# Ground Truth

Import necessary libraries

In [None]:
import pandas as pd
import os

#### Load in the datasets.

In [None]:
DATA_DIR = '../4_edge_dataset/'
datafiles = [i for i in os.listdir(DATA_DIR) if i.endswith('.csv')]
datafiles.sort()
datafiles

In [None]:
df_edges_list = [pd.read_csv(DATA_DIR + file) for file in datafiles] # list of dataframes for each csv
df_edges_list[0]

#### Generate Ground Truth

Define the directories of Concorde and Graphs.

In [None]:
CONCORDE_HOME = '/home/sbakir/Documents/Concorde/Concorde_build/TSP/'
GRAPH_DIR = '../2_graphgen/Graphs/'
tsp_files = [i for i in os.listdir(GRAPH_DIR) if i.endswith('.tsp')]
tsp_files.sort()

# Check these directories exist
assert os.path.isdir(CONCORDE_HOME)
assert os.path.isdir(GRAPH_DIR)

Run the Concorde.

In [None]:
skip = True

if not skip:
    for tsp in tsp_files:
        os.popen(CONCORDE_HOME + 'concorde -f ' + GRAPH_DIR + tsp).read()

• [Data for analysis]
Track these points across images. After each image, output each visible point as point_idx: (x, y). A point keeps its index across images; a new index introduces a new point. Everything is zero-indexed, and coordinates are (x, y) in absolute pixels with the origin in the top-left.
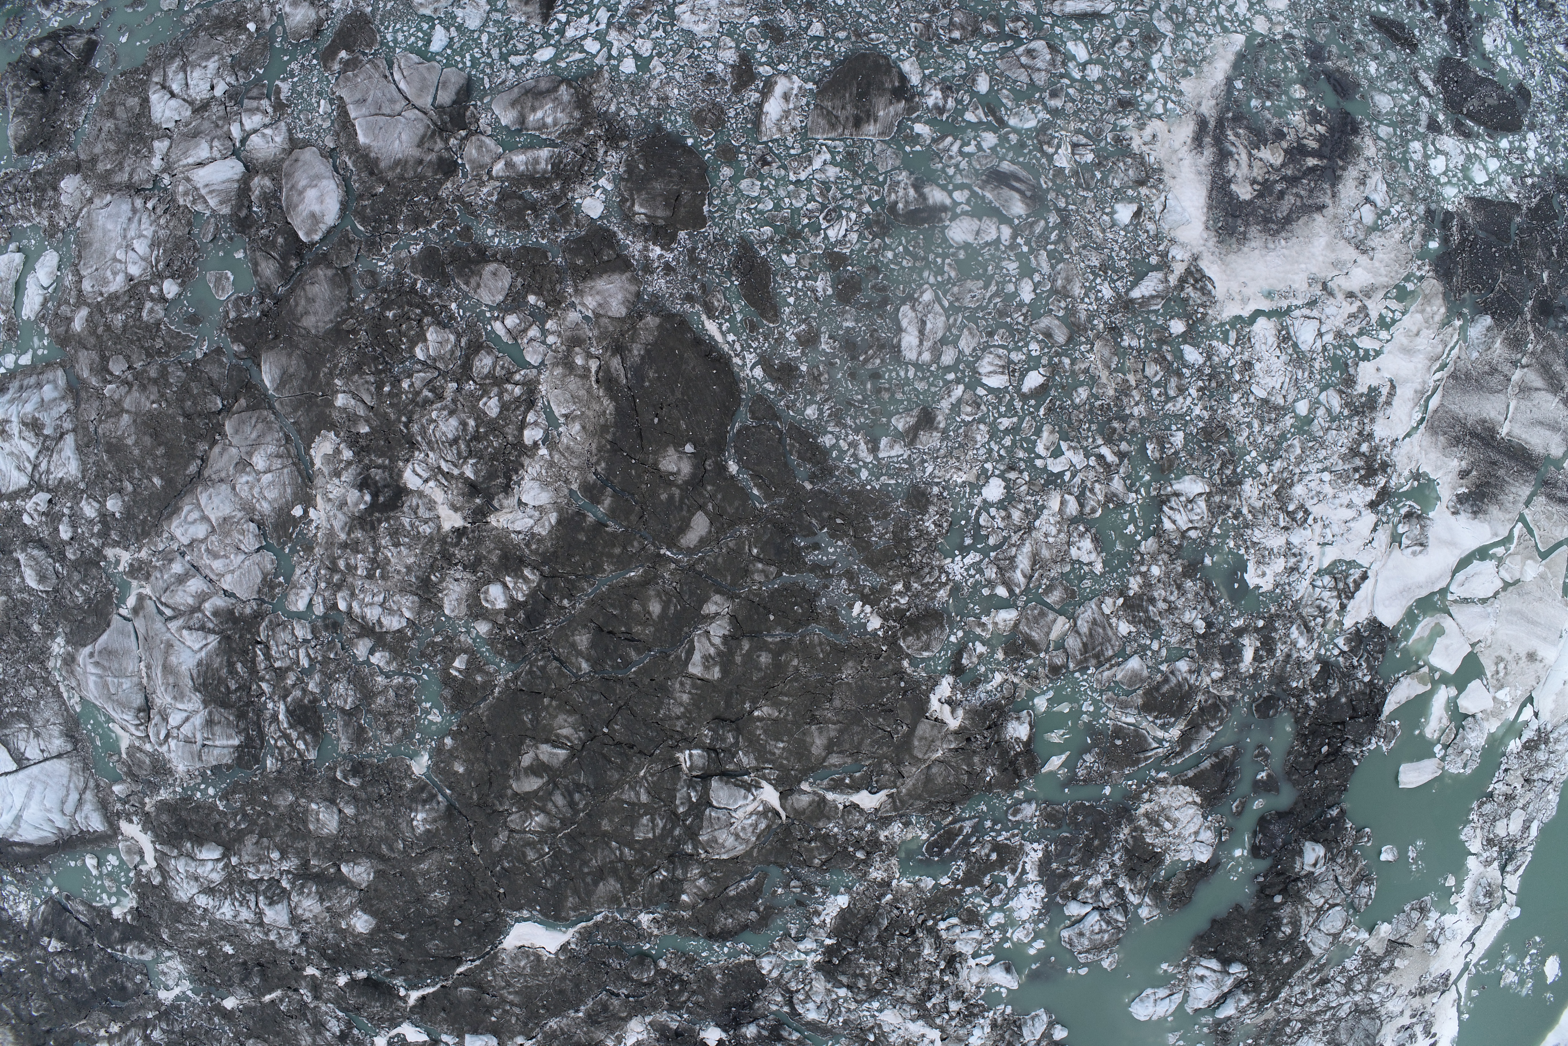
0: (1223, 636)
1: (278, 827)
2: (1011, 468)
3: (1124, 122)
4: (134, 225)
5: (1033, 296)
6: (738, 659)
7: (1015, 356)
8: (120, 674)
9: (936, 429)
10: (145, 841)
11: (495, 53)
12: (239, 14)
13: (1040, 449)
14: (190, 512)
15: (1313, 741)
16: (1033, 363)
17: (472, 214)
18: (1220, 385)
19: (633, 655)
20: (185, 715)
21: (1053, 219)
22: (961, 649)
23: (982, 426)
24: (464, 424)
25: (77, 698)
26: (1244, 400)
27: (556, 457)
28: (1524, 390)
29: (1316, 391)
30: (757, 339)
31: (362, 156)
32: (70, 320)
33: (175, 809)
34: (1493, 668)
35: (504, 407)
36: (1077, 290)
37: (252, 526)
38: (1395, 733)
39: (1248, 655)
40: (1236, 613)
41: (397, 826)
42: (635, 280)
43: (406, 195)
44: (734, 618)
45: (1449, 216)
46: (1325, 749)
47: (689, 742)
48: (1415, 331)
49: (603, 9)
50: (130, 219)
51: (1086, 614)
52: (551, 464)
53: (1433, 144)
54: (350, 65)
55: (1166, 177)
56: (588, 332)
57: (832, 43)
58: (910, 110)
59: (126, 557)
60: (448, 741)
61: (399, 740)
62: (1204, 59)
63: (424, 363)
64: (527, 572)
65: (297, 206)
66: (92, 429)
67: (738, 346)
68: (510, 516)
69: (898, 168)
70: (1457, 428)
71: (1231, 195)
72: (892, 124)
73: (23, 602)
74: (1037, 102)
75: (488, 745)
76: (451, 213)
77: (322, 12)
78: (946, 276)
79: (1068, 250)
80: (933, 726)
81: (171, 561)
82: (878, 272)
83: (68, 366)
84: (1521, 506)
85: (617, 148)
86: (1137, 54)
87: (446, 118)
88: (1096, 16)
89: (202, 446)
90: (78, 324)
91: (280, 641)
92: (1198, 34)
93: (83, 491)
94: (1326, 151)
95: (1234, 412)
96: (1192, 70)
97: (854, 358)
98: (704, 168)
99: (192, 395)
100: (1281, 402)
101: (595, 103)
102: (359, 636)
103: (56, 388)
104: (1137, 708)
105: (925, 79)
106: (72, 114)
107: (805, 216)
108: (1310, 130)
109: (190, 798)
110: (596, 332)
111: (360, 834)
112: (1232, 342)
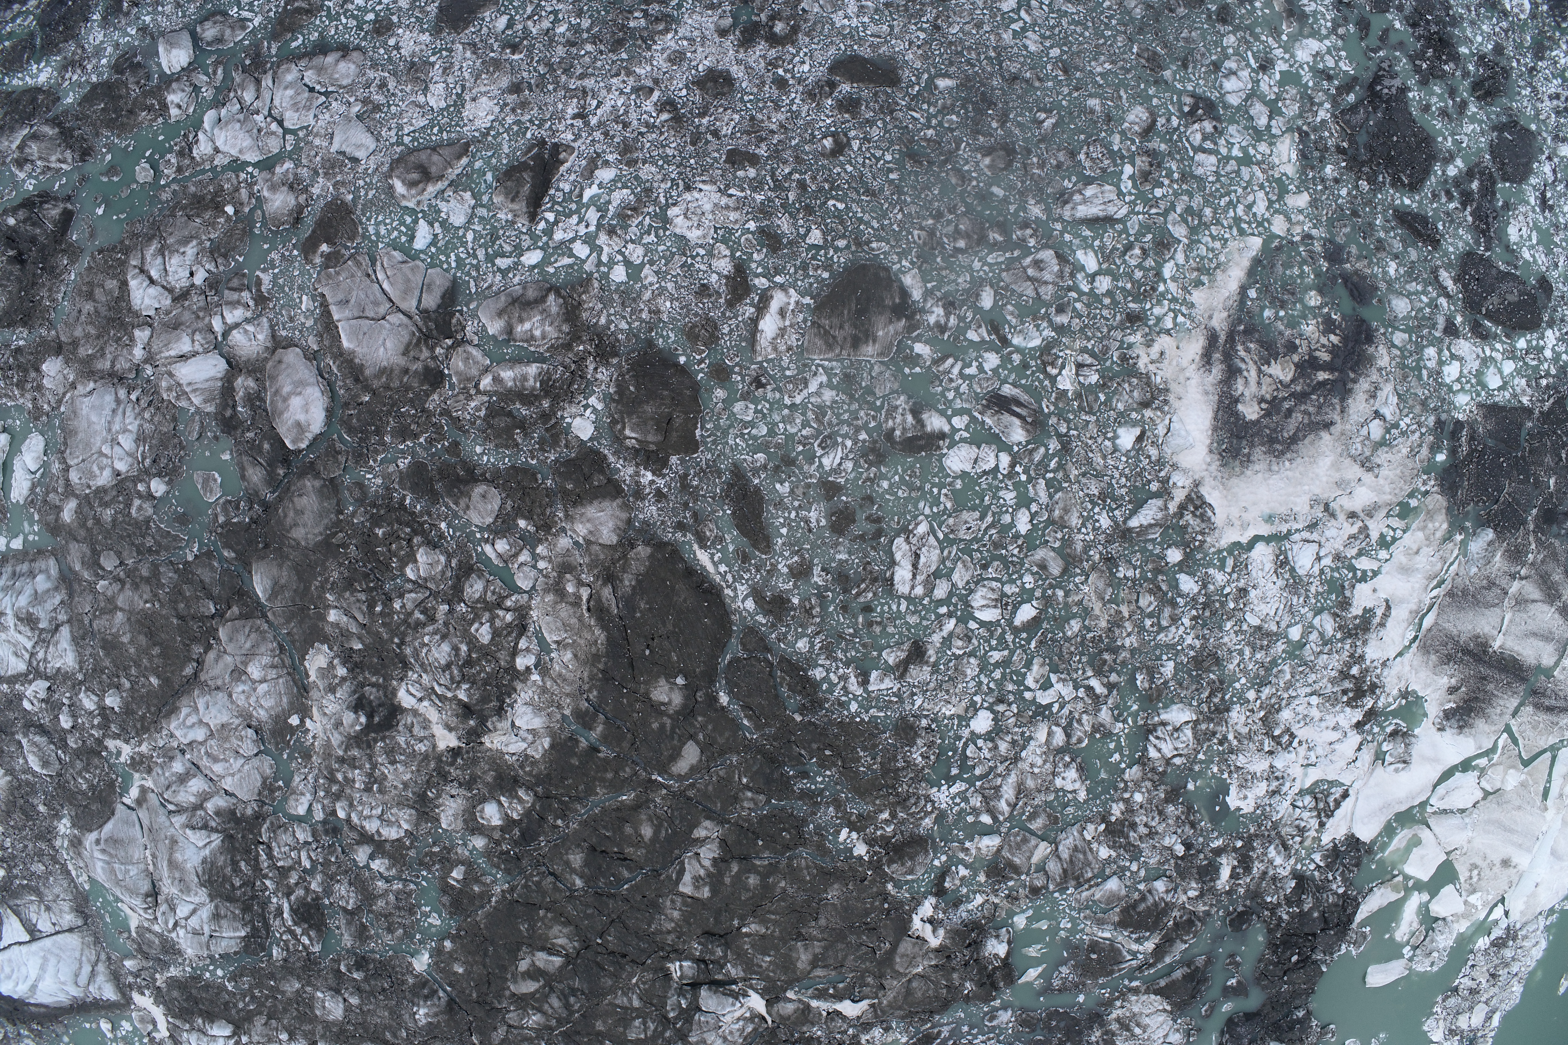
0: (1202, 856)
1: (285, 1010)
2: (1000, 701)
3: (1132, 339)
4: (119, 418)
5: (1029, 527)
6: (727, 880)
7: (1009, 589)
8: (127, 861)
9: (927, 662)
10: (158, 1013)
11: (481, 254)
12: (216, 194)
13: (1030, 682)
14: (188, 715)
15: (1283, 952)
16: (1026, 596)
17: (460, 429)
18: (1214, 613)
19: (626, 874)
20: (192, 907)
21: (1054, 445)
22: (944, 872)
23: (972, 660)
24: (456, 649)
25: (85, 877)
26: (1236, 628)
27: (549, 684)
28: (1521, 602)
29: (1310, 615)
30: (749, 571)
31: (347, 361)
32: (59, 509)
33: (186, 987)
34: (1467, 874)
35: (496, 633)
36: (1074, 521)
37: (250, 732)
38: (1365, 938)
39: (1225, 873)
40: (1216, 834)
41: (400, 1016)
42: (626, 507)
43: (392, 406)
44: (723, 842)
45: (1459, 425)
46: (1295, 958)
47: (679, 954)
48: (1415, 548)
49: (592, 209)
50: (114, 411)
51: (1068, 841)
52: (544, 690)
53: (1449, 349)
54: (332, 260)
55: (1171, 398)
56: (578, 558)
57: (831, 252)
58: (911, 328)
59: (126, 751)
60: (448, 944)
61: (401, 939)
62: (1218, 266)
63: (414, 582)
64: (521, 793)
65: (281, 414)
66: (87, 622)
67: (729, 577)
68: (504, 738)
69: (897, 392)
70: (1450, 646)
71: (1237, 415)
72: (891, 343)
73: (28, 783)
74: (1043, 319)
75: (486, 950)
76: (438, 428)
77: (302, 199)
78: (942, 507)
79: (1067, 478)
80: (914, 944)
81: (172, 759)
82: (873, 503)
83: (59, 554)
84: (1507, 717)
85: (607, 364)
86: (1150, 262)
87: (432, 325)
88: (1109, 220)
89: (198, 649)
90: (67, 515)
91: (282, 843)
92: (1213, 238)
93: (81, 683)
94: (1339, 362)
95: (1226, 639)
96: (1205, 279)
97: (846, 591)
98: (695, 387)
99: (185, 597)
100: (1274, 628)
101: (584, 315)
102: (359, 843)
103: (49, 577)
104: (1113, 924)
105: (928, 294)
106: (50, 290)
107: (799, 443)
108: (1324, 340)
109: (199, 978)
110: (587, 560)
111: (365, 1021)
112: (1228, 569)
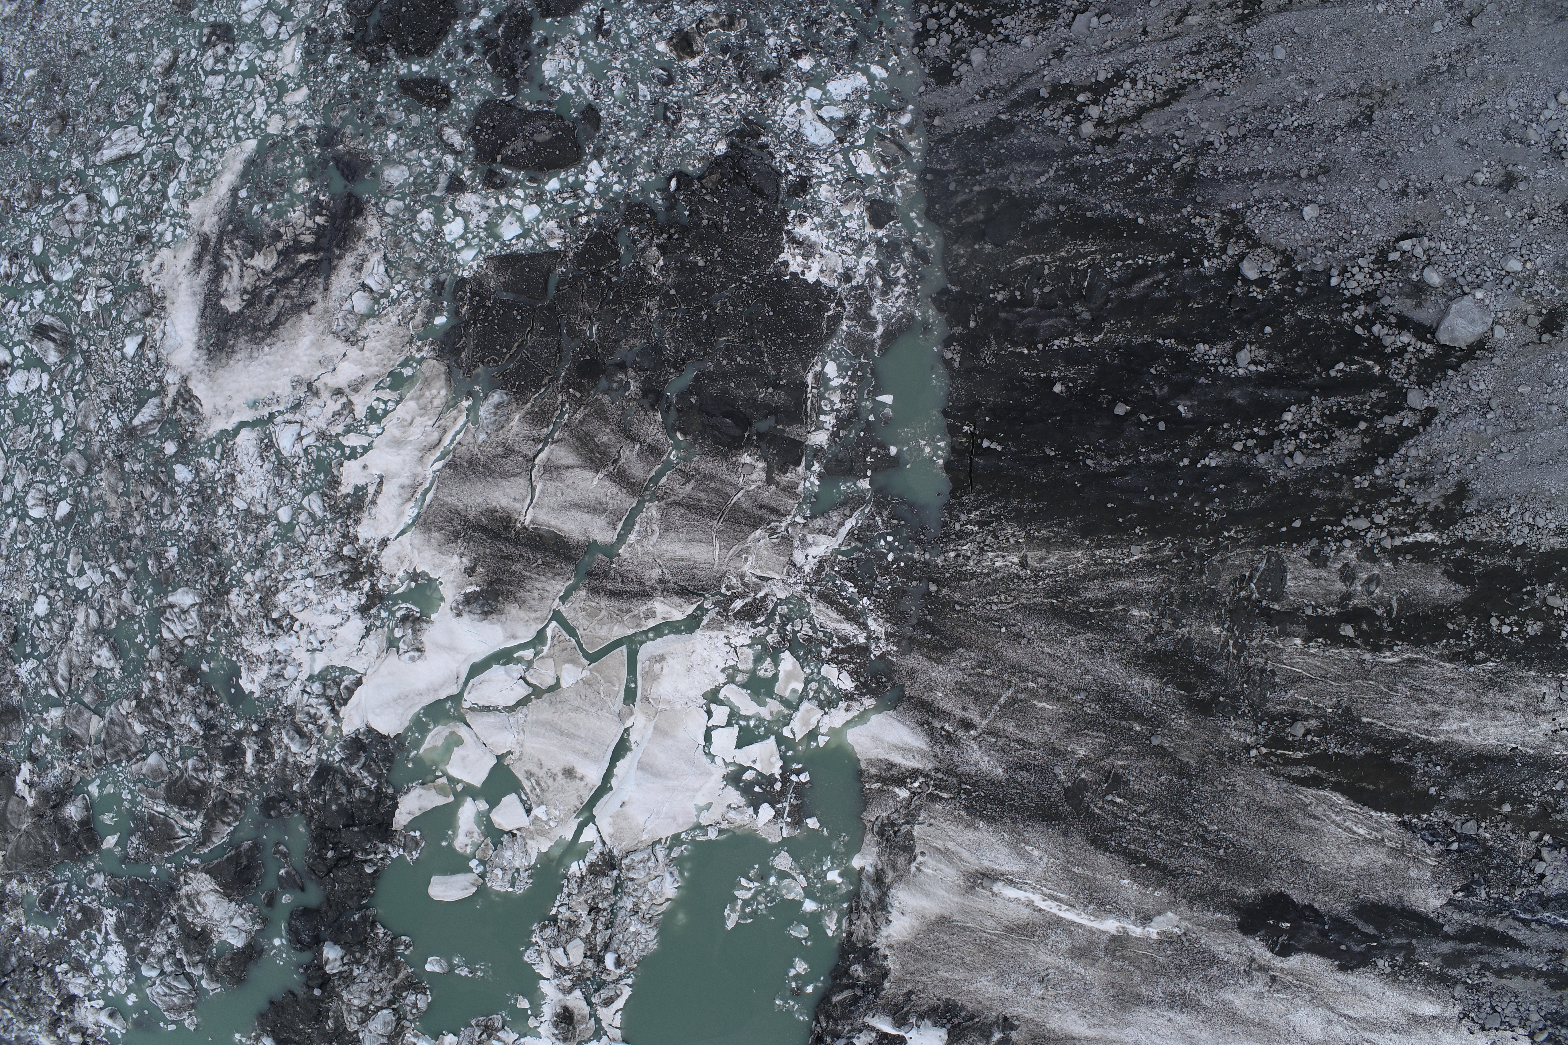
0: (225, 738)
2: (51, 587)
5: (64, 434)
7: (52, 489)
13: (71, 570)
18: (207, 499)
22: (32, 740)
23: (32, 553)
26: (228, 513)
34: (529, 783)
36: (92, 425)
38: (416, 844)
39: (249, 758)
40: (235, 717)
46: (329, 854)
48: (409, 419)
55: (167, 303)
70: (456, 522)
71: (222, 310)
84: (554, 602)
94: (324, 242)
95: (220, 524)
96: (202, 190)
100: (261, 511)
104: (165, 799)
108: (309, 223)
112: (217, 457)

• [Explore the material]
[A] Reproduce the ground-truth notebook word for word, everything from "Define the directories" down to "assert os.path.isdir(GRAPH_DIR)".
[B] Pick up the Concorde ground-truth notebook after its final line and carry it further.

• [Answers to each task]
[A]
Define the directories of Concorde and Graphs.

In [None]:
CONCORDE_HOME = '/home/sbakir/Documents/Concorde/Concorde_build/TSP/'
GRAPH_DIR = '../2_graphgen/Graphs/'
tsp_files = [i for i in os.listdir(GRAPH_DIR) if i.endswith('.tsp')]
tsp_files.sort()

# Check these directories exist
assert os.path.isdir(CONCORDE_HOME)
assert os.path.isdir(GRAPH_DIR)

[B]
Cleanup the directory.

In [None]:
files_types_to_keep = ['sol', 'ipynb', 'ipynb_checkpoints']

files_to_delete = [i for i in os.listdir() if i.split('.')[-1] not in files_types_to_keep]

for file in files_to_delete:
    os.remove(file)
    
os.listdir()

Create Dataframes for the solutions.

In [None]:
sol_files = tsp_files = [i for i in os.listdir() if i.endswith('.sol')]
sol_files.sort()

df_sols_list = [pd.read_csv(sol, delimiter=' ', skiprows=[0], names=['Node1_ID', 'Node2_ID', 'DISTANCE_KM']) for sol in sol_files]
    
df_sols_list[0].head()

Put Nodes into tuples.

In [None]:
for df_sol in df_sols_list:
    df_sol['EDGE(Node1_ID, Node2_ID)'] = list(zip(df_sol['Node1_ID'], df_sol['Node2_ID']))
    df_sol.drop(['Node1_ID', 'Node2_ID'], axis=1, inplace=True)
    
df_sols_list[0].head()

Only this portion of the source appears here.